Então porque é que lhe obedecemos? Porque “Os sujeitos obedecem não só devido à coerção física (ou à ameaça dela) e à mistificação ideológica, mas também porque investem libidinalmente no poder”. Ou seja, o poder, o seu exercício, como que provoca um êxtase que envolve não só quem o detém, mas também todos aqueles que não o tendo se sentem bafejados pelos salpicos das ondas de gozo que dele emanam e onde eles se banham, enrolam, rebolam. Como uma adrenalina viciante, é assim que o “poder” os suborna e mantém sob o seu jugo.
O que Bartleby faz é deixar de sonhar com o poder, o que implica dissolver a relação entre as estruturas do poder e o êxtase babado dos que o consentem e promovem. O que Bartleby nos diz é que nos devemos focalizar, não sobre a realidade, mas sobre os nossos próprios sonhos.
O desenvolver uma atividade frenética para impedir que uma coisa real aconteça, não passa de uma falsa atividade: pensamos estar ativos, mas estamos a ser passivos relativamente à realidade.
Quando nos desdobramos em manifestações, petições, grandes oratórias, etc., mas simultaneamente entregamos o verdadeiro trabalho de assistência, educação, ajuda, acompanhamento, às inócuas Misericórdias do poder político instituído, não estamos certamente a criar condições que não sejam as da perpetuação de um poder político daltónico.
Perante uma situação em que “só as moscas mudam”, nada nos obriga a escolher. É mesmo melhor nada fazer do que contribuir para a reprodução da ordem existente.

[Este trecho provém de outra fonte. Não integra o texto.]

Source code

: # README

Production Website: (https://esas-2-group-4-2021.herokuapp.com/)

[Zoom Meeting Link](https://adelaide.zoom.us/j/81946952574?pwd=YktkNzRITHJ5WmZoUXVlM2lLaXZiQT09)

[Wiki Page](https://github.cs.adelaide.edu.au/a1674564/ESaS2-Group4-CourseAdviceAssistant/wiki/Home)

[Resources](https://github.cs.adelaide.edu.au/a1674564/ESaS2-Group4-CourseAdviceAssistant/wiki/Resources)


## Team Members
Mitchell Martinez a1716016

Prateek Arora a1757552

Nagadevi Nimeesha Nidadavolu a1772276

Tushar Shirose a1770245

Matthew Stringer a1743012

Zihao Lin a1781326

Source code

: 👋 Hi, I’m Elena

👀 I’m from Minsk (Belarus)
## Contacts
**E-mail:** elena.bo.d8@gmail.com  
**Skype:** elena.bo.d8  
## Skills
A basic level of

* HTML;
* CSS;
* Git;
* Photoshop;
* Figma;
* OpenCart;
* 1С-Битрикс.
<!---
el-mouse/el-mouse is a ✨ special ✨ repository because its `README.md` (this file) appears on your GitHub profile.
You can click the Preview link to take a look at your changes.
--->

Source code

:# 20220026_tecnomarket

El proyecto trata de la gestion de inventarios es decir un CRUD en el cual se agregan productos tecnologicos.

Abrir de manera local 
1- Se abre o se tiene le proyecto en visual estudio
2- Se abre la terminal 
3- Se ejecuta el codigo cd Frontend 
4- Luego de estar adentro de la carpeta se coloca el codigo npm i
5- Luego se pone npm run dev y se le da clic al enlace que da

Lembremos Kafka nos “Mensageiros”:
“Deram-lhes a escolher ser reis ou mensageiros dos reis. À maneira das crianças, todos quiseram ser mensageiros – o resultado foi que não existem senão mensageiros. Galopam mundo fora gritando-se mensagens que, uma vez que não existem reis, se tornaram sem sentido. Alegrá-los-ia pôr fim à sua existência miserável, mas não se atrevem a fazê-lo, tendo em conta os deveres do seu serviço”.